Bittel claims he was required to host a teleconference for health care practitioners in early 2005. He made arrangements to co-host a teleconference with another representative, but was told by Giltner he would not be considered the “host.” On short notice, Bittel arranged a separate teleconference, but on the day of the teleconference he learned the facility he had reserved lacked a telephone line. Improvising, he instead passed out printed cop *135 ies of slides which would have been presented had the teleconference taken place and asked the doctors to listen to the teleconference on their own time. Pfizer claims this was a violation of the company’s policies, which closely regulate the form and content of information disseminated to health care practitioners. 2

This violation was reported to Giltner by another sales representative who had been present at the meeting. Without mentioning the violation, Giltner later emailed all of the sales representatives and requested a list of the teleconferences they had hosted so he could award them points as part of a bonus program called ACE. Bittel responded and claimed credit for the botched teleconference. Giltner awarded Bittel the ACE points even though he had already been informed that the teleconference had violated company policy.
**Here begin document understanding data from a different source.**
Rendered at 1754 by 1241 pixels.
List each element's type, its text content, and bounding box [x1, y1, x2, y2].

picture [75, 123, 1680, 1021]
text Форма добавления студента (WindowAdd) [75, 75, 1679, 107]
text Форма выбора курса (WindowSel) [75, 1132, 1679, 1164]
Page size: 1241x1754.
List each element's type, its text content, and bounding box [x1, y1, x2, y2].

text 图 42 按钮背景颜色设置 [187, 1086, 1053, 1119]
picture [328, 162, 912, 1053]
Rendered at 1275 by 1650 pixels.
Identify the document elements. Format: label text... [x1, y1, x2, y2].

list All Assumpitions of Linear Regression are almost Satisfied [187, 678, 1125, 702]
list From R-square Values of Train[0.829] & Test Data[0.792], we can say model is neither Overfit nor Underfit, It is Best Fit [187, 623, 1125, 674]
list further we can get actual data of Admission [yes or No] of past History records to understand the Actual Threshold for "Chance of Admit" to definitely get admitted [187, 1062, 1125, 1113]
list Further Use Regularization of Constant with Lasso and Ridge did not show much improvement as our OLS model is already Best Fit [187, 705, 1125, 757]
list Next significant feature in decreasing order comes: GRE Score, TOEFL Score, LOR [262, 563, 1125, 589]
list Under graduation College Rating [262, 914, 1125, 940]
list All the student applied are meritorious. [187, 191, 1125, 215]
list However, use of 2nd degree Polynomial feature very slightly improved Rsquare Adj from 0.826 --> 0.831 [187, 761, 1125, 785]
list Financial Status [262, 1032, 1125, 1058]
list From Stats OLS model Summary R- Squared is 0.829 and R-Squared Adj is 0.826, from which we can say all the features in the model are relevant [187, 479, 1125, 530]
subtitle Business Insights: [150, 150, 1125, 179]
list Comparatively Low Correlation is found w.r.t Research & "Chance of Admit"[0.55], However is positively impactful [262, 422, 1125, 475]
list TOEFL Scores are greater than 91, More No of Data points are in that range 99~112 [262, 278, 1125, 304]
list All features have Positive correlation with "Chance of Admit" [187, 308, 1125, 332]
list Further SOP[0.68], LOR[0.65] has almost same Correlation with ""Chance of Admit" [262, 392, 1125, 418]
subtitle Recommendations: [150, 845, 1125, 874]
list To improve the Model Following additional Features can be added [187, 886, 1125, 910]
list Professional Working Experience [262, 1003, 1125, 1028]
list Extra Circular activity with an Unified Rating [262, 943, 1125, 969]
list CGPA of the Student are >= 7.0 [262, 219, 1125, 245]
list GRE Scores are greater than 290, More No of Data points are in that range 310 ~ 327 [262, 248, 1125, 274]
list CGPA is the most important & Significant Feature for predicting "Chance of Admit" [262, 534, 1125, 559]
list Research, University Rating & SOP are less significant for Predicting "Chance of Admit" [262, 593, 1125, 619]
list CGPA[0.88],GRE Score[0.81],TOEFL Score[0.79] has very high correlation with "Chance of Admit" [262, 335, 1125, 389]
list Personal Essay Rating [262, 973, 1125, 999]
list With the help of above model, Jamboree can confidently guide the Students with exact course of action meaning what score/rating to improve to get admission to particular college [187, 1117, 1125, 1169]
Concerned about the teleconference and other perceived violations of company policy, Giltner and Malone arranged a meeting with Bittel. Bittel claims he was not told the purpose of the meeting. Bittel also claims Giltner told him he did not plan on attending the meeting. When Bit-tel arrived, however, Giltner was present. Bittel says this caused him to lose his composure. Bittel was questioned about the teleconference and told several different versions of what went on before telling the truth. During the meeting, Bittel also admitted to copying the teleconference onto a personal CD, which he was told was a violation of Pfizer policy. At the end of the meeting, he claims he was never given a warning or told he was no longer in good standing. After the meeting Malone recommended firing Bittel and drafted a “final warning letter,” but the letter was never sent to Bittel. The following day, Giltner called Bittel on two separate occasions. First, Giltner told Bittel he would not receive a merit pay increase based upon his 2004 sales. Second, Giltner told Bittel his expense report was overdue. Bittel believes the calls were timed to harass him.

Just over a week after the meeting, Bittel organized, with two other sales representatives, a “journal club,” an informal periodic meeting where medical practitioners present recent medical developments to each other. Pharmaceutical representatives sometimes sponsor these gatherings, and Pfizer policy allows for the payment of honoraria to the speakers as long as the audience includes practitioners who are not co-workers of the speaker. Audience members are not entitled to payment. For this event, the sales representatives invited practitioners from multiple clinics, but the only ones who actually attended were co-workers of the speaker. The representatives paid the speaker anyway, and also paid the audience members. Bittel informed Giltner of the event after it had taken place. Giltner reported the incident to Pfizer’s corporate compliance attorneys, but they recommended no discipline of the participating representatives because the policy had evidently generated confusion. The other sales representatives who put on the event were younger than Bittel.

Another Pfizer promotional activity is the awarding of grants for educational events, including continuing medical education seminars. The sales representatives complete grant applications and the applications are submitted to Pfizer for approval.